Roussanov: This is, of course, important for all of those constituencies. Our model assumes that everybody is doing ‘the right thing,’ and that the firms know that a recession is the optimal time to restructure. Of course, it could be that if a recession is accompanied by tightened access to capital, they may find it difficult to do so. Although we do see that — for example, shipment of industrial robots spikes up sharply in the aftermath of the Great Recession — it is consistent with this idea that firms are transitioning from the old technology to the new technology. And there is also evidence on employment, that firms that shed workers during the Great Recession were hiring workers that were higher-skilled subsequently.
So it’s probably the case that most firms know that this is the right thing to do and are already doing the right thing. The question is, do all the workers realize that when a recession hits, it is no longer a completely transitory phenomenon in terms of their job loss? The fact that if they do not acquire new skills while they are unemployed or even exit the labor force — temporarily, hopefully — [for training] they will potentially become unemployable subsequently when the economy recovers.
This is also an important lesson for policy-makers who may want to direct attention at the problem of how do we get people the skills that they need to operate in this new economy, and also help those who are perhaps too old or are unable to acquire those skills and are maybe just left behind permanently.
“If they do not acquire new skills while they are unemployed … they will potentially become unemployable.”
Knowledge@Wharton: Can you tell us what sets your research apart from other work in this area?
Roussanov: A lot of macroeconomic research treats these long-run growth trends very separately, very differently from cyclical fluctuations. We argue that it is actually quite important to bring the two together, because as we have seen in recent decades, there is an important interaction between the long-run trend and the job polarization process and the cyclical fluctuations.
The fact that the Great Recession was a very large, dramatic economic downturn, it actually accelerated this technological transformation. But at the same time, the fact that this recession occurred during a fairly late phase of this technological transformation process also amplified the recession itself. This is actually what our model shows — when recession strikes during a period of active restructuring, by amplifying the firm’s incentives to undertake the restructuring at that time, it also amplifies the drop in output, which means a more dramatic, deeper recession.
Knowledge@Wharton: How will you follow up your research?
Roussanov: An important question that our paper thus far does not address is what happens to workers who are not acquiring new skills after being laid off? What explains that? And what to do about it?
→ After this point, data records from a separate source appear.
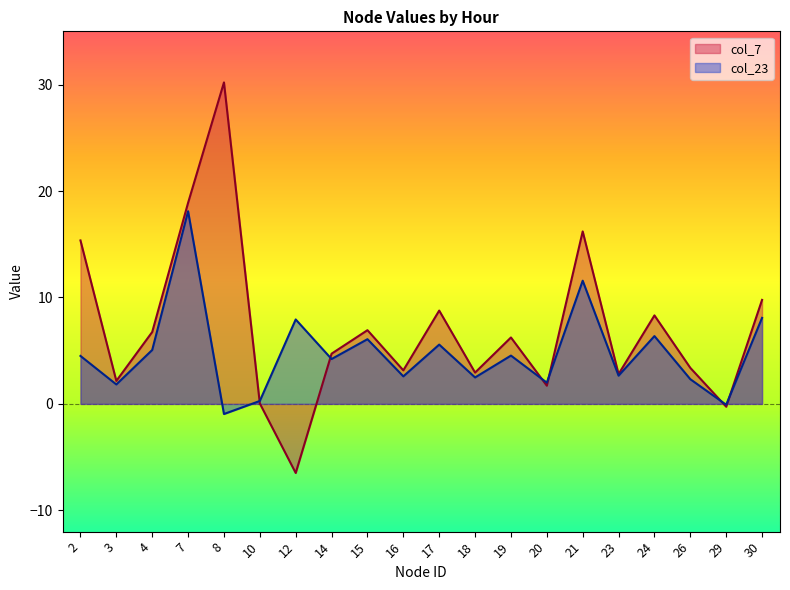

Reading left to right, what are all the values shown in this chart?

col_7: 2=15.4	3=2.2	4=6.8	7=18.9	8=30.2	10=0.0	12=-6.5	14=4.7	15=6.9	16=3.2	17=8.8	18=2.9	19=6.2	20=1.7	21=16.2	23=2.8	24=8.3	26=3.4	29=-0.3	30=9.8
col_23: 2=4.5	3=1.8	4=5.1	7=18.1	8=-0.9	10=0.3	12=7.9	14=4.2	15=6.1	16=2.6	17=5.6	18=2.5	19=4.5	20=2.0	21=11.6	23=2.7	24=6.4	26=2.3	29=-0.1	30=8.1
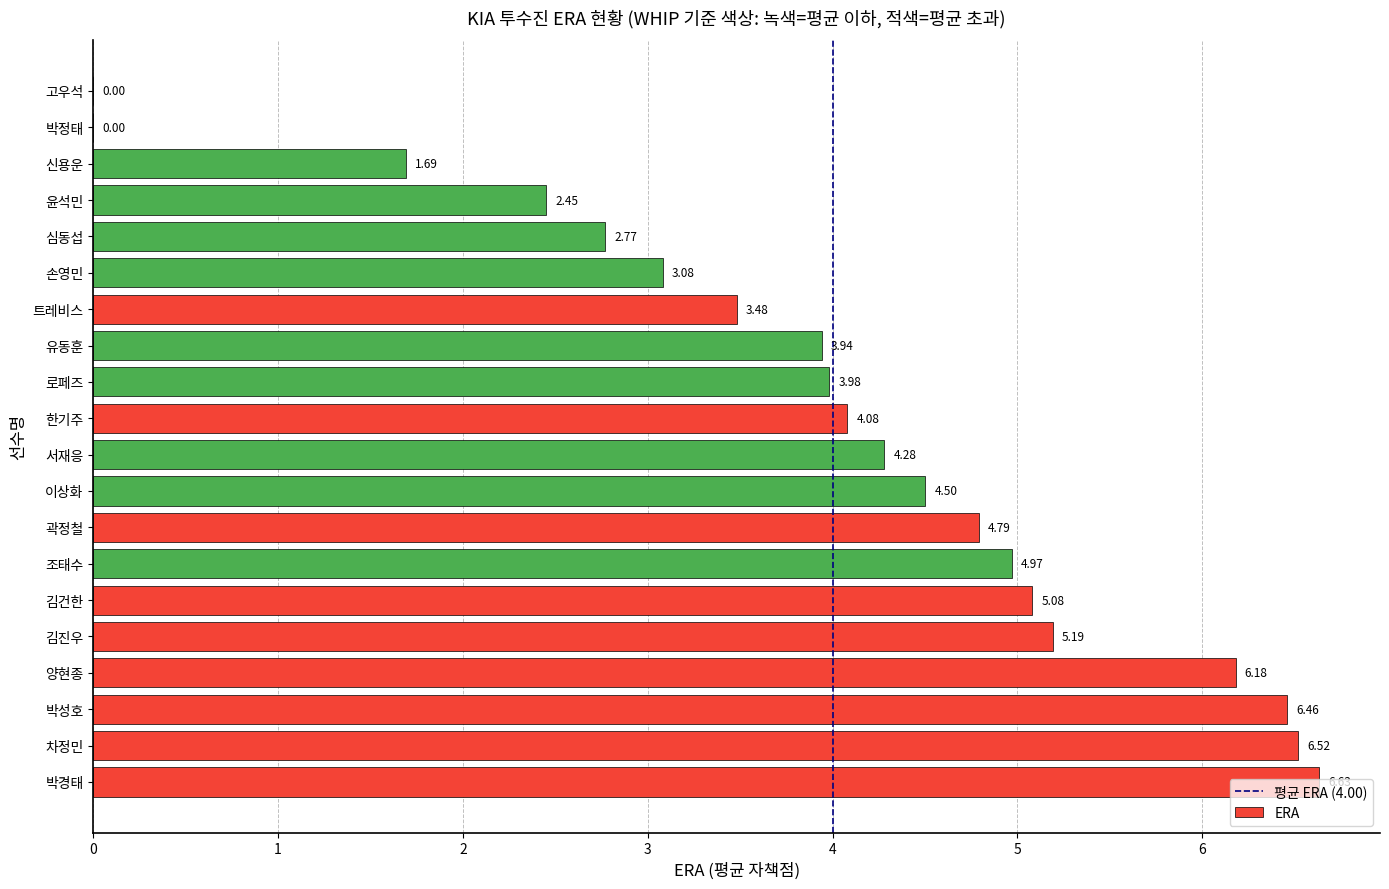

How many data points does each series have?

20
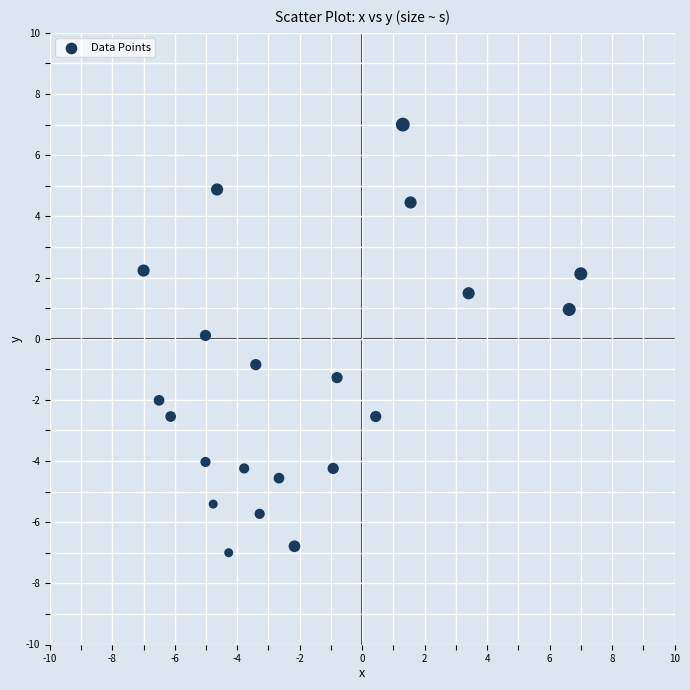

What is the range of Y values (max minus min)?

14.0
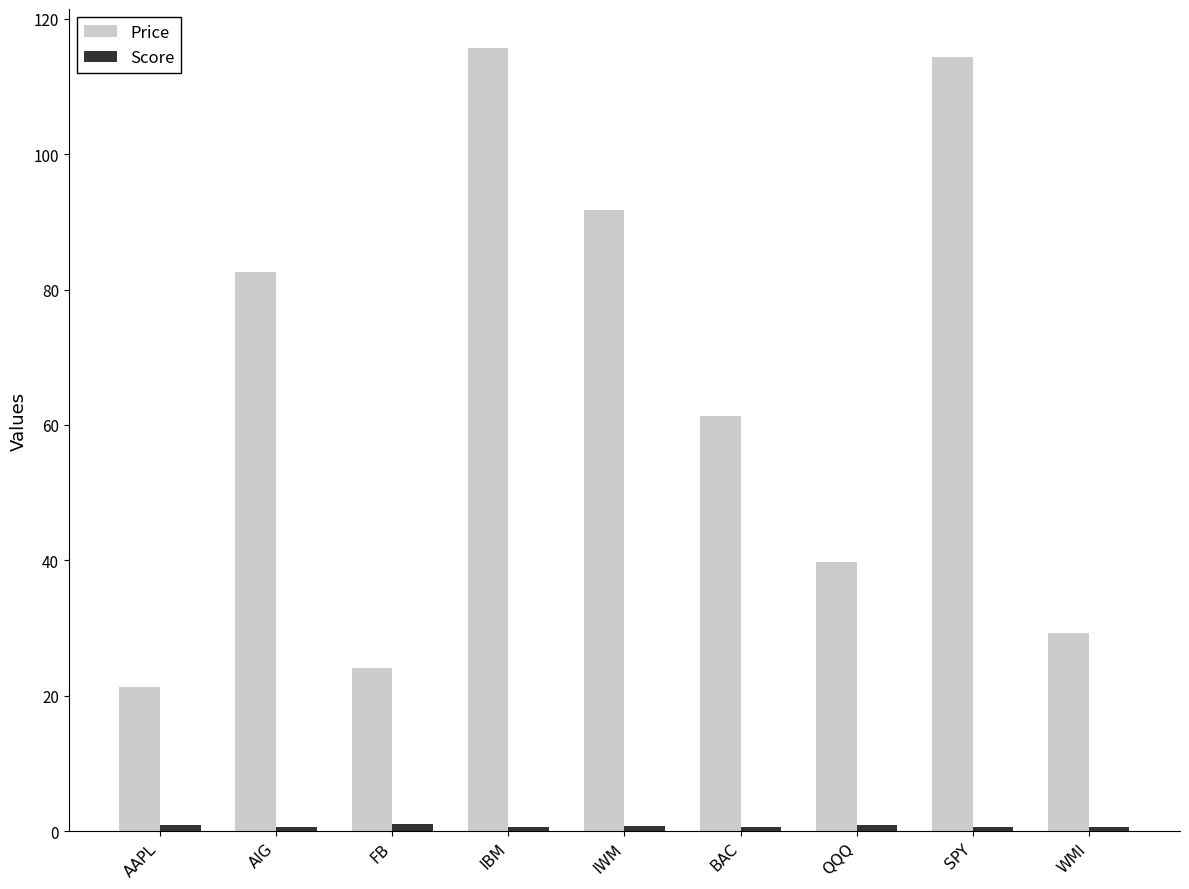

What is the greatest value displayed?

115.7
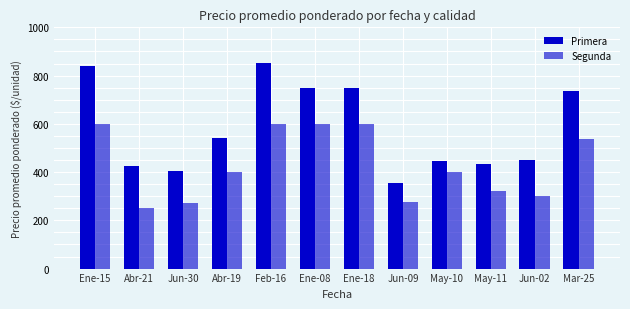

True or false: Primera has a value of 554 at Abr-21.

False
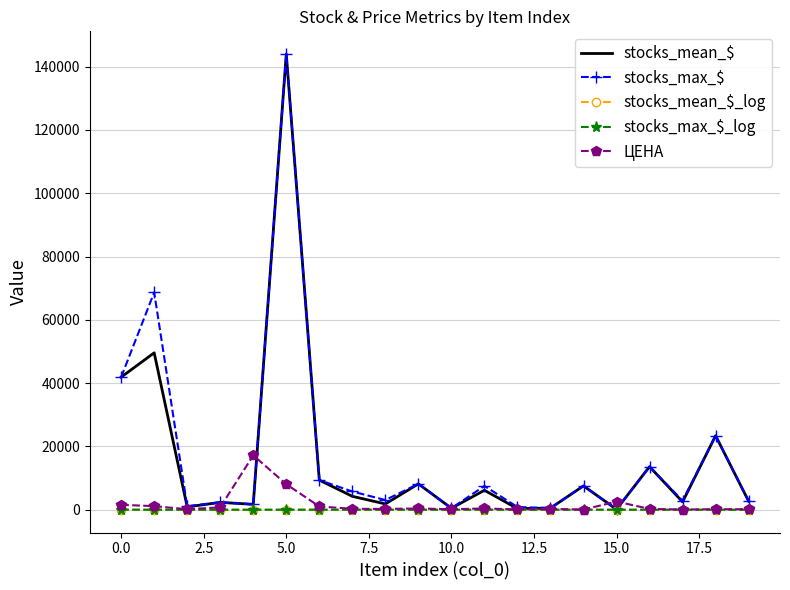

What is the difference between the second highest and second lowest values in the stocks_mean_$ series?

49215.8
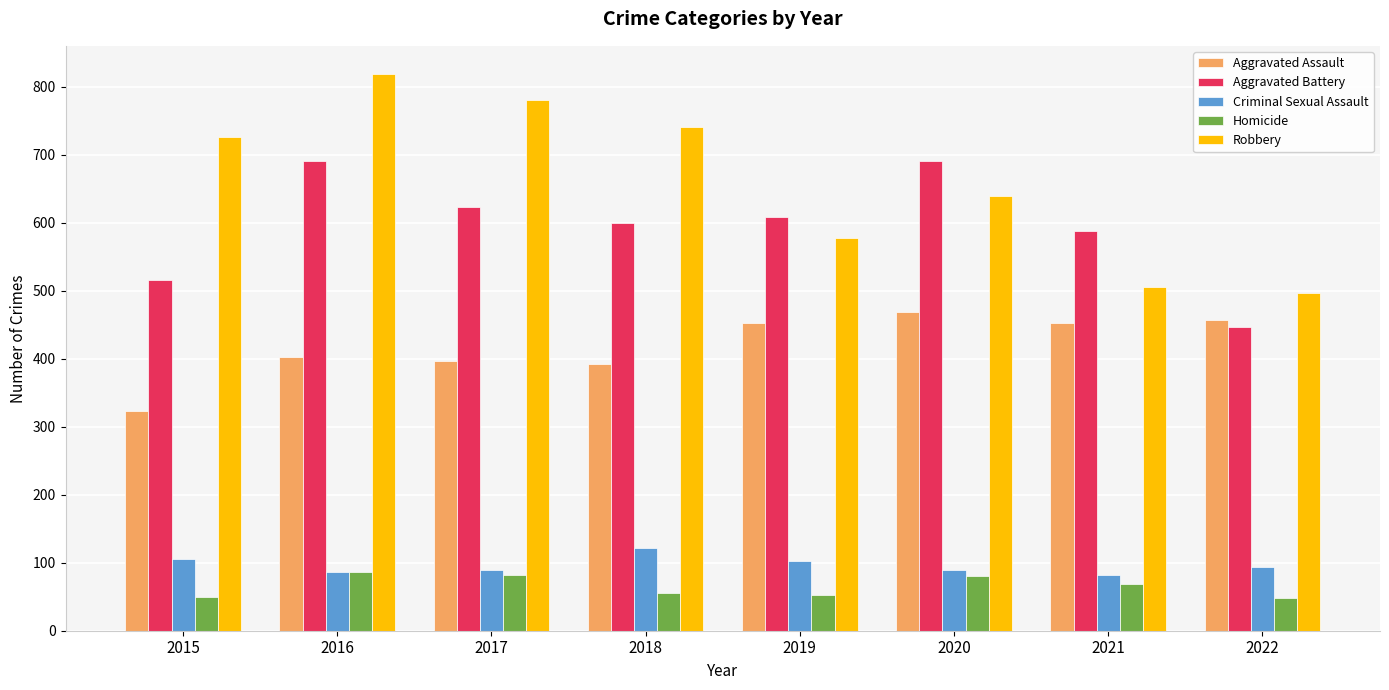

Which series has the largest range (max minus min)?

Robbery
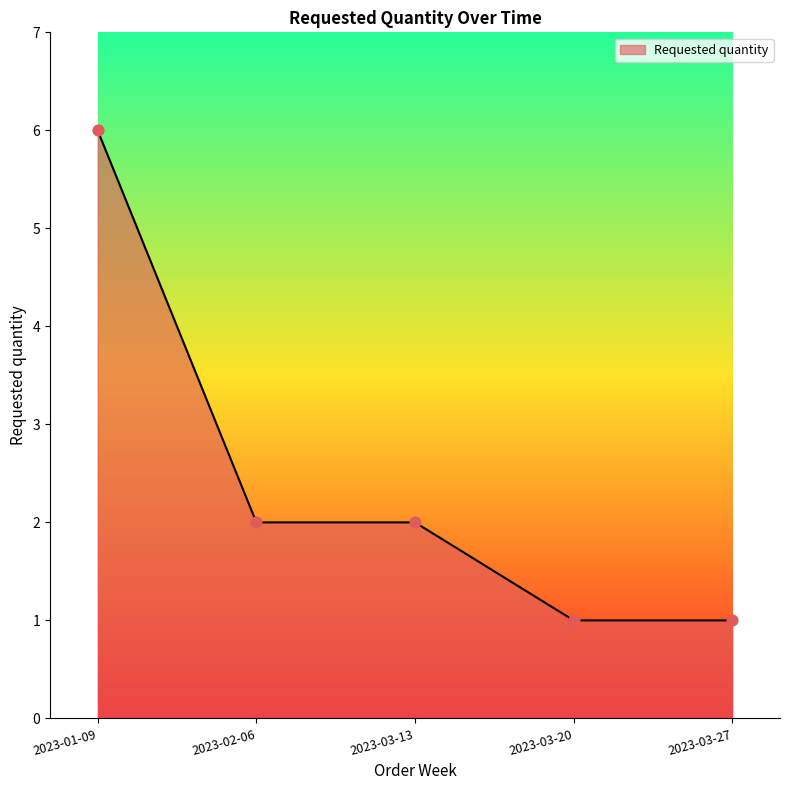

What is the change in value from 2023-01-09 to 2023-03-13?

-4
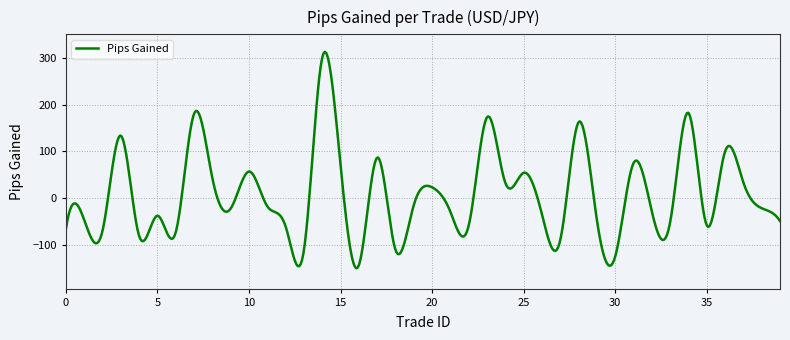

What is the maximum value shown in the chart?

313.3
The decline in labor force participation was quite dramatic and cannot be all attributed to schooling — people going to, let’s say college or some sort of training program. And even though today the unemployment rate is very low, we also know that there is a large chunk of the population that is out of the labor force after having exited the labor force during, potentially, the downturn — or soon after. And it’s not clear that this exit from the labor force was completely voluntary in the sense that these people just decided that they didn’t want to work anymore.
Perhaps some of it is driven by the lack of ability to acquire new skills and lack of access, maybe, to the training options. But it also could be that not being employed is not as painful as it used to be. There is evidence by a group of macroeconomists showing that in particular, younger males now spend a lot more time playing video games and watching Netflix and so on. The quality of leisure that they enjoy has increased dramatically, relative to, say, 20 or 30 years ago. So maybe they are not as incentivized as they were before to go out and acquire skills and get these new jobs.